### EXCERPTED RECORDS
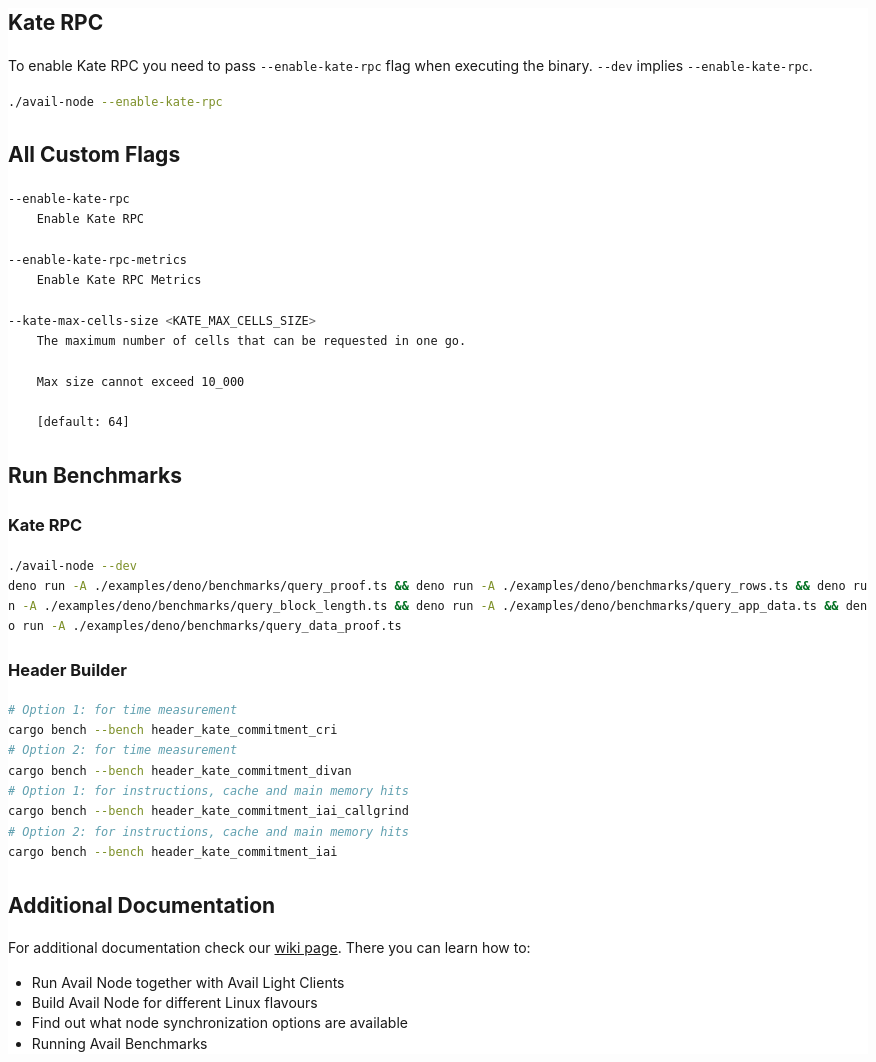 ## Kate RPC
To enable Kate RPC you need to pass `--enable-kate-rpc` flag when executing the binary.
`--dev` implies `--enable-kate-rpc`.

```bash
./avail-node --enable-kate-rpc
```

## All Custom Flags
```bash
--enable-kate-rpc
    Enable Kate RPC

--enable-kate-rpc-metrics
    Enable Kate RPC Metrics

--kate-max-cells-size <KATE_MAX_CELLS_SIZE>
    The maximum number of cells that can be requested in one go.
    
    Max size cannot exceed 10_000
    
    [default: 64]
```

## Run Benchmarks
### Kate RPC
```bash
./avail-node --dev
deno run -A ./examples/deno/benchmarks/query_proof.ts && deno run -A ./examples/deno/benchmarks/query_rows.ts && deno run -A ./examples/deno/benchmarks/query_block_length.ts && deno run -A ./examples/deno/benchmarks/query_app_data.ts && deno run -A ./examples/deno/benchmarks/query_data_proof.ts
```

### Header Builder
```bash
# Option 1: for time measurement 
cargo bench --bench header_kate_commitment_cri
# Option 2: for time measurement 
cargo bench --bench header_kate_commitment_divan
# Option 1: for instructions, cache and main memory hits
cargo bench --bench header_kate_commitment_iai_callgrind
# Option 2: for instructions, cache and main memory hits
cargo bench --bench header_kate_commitment_iai
```

## Additional Documentation
For additional documentation check our [wiki page](https://github.com/availproject/avail/wiki).
There you can learn how to:
- Run Avail Node together with Avail Light Clients
- Build Avail Node for different Linux flavours
- Find out what node synchronization options are available
- Running Avail Benchmarks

### WORK TO BE COMPLETED
Every record, from top to bottom, gets written out exactly; no picture goes into the copy.

### RESULT
 ## Kate RPC
To enable Kate RPC you need to pass `--enable-kate-rpc` flag when executing the binary.
`--dev` implies `--enable-kate-rpc`.

```bash
./avail-node --enable-kate-rpc
```

## All Custom Flags
```bash
--enable-kate-rpc
    Enable Kate RPC

--enable-kate-rpc-metrics
    Enable Kate RPC Metrics

--kate-max-cells-size <KATE_MAX_CELLS_SIZE>
    The maximum number of cells that can be requested in one go.
    
    Max size cannot exceed 10_000
    
    [default: 64]
```

## Run Benchmarks
### Kate RPC
```bash
./avail-node --dev
deno run -A ./examples/deno/benchmarks/query_proof.ts && deno run -A ./examples/deno/benchmarks/query_rows.ts && deno run -A ./examples/deno/benchmarks/query_block_length.ts && deno run -A ./examples/deno/benchmarks/query_app_data.ts && deno run -A ./examples/deno/benchmarks/query_data_proof.ts
```

### Header Builder
```bash
# Option 1: for time measurement 
cargo bench --bench header_kate_commitment_cri
# Option 2: for time measurement 
cargo bench --bench header_kate_commitment_divan
# Option 1: for instructions, cache and main memory hits
cargo bench --bench header_kate_commitment_iai_callgrind
# Option 2: for instructions, cache and main memory hits
cargo bench --bench header_kate_commitment_iai
```

## Additional Documentation
For additional documentation check our [wiki page](https://github.com/availproject/avail/wiki).
There you can learn how to:
- Run Avail Node together with Avail Light Clients
- Build Avail Node for different Linux flavours
- Find out what node synchronization options are available
- Running Avail Benchmarks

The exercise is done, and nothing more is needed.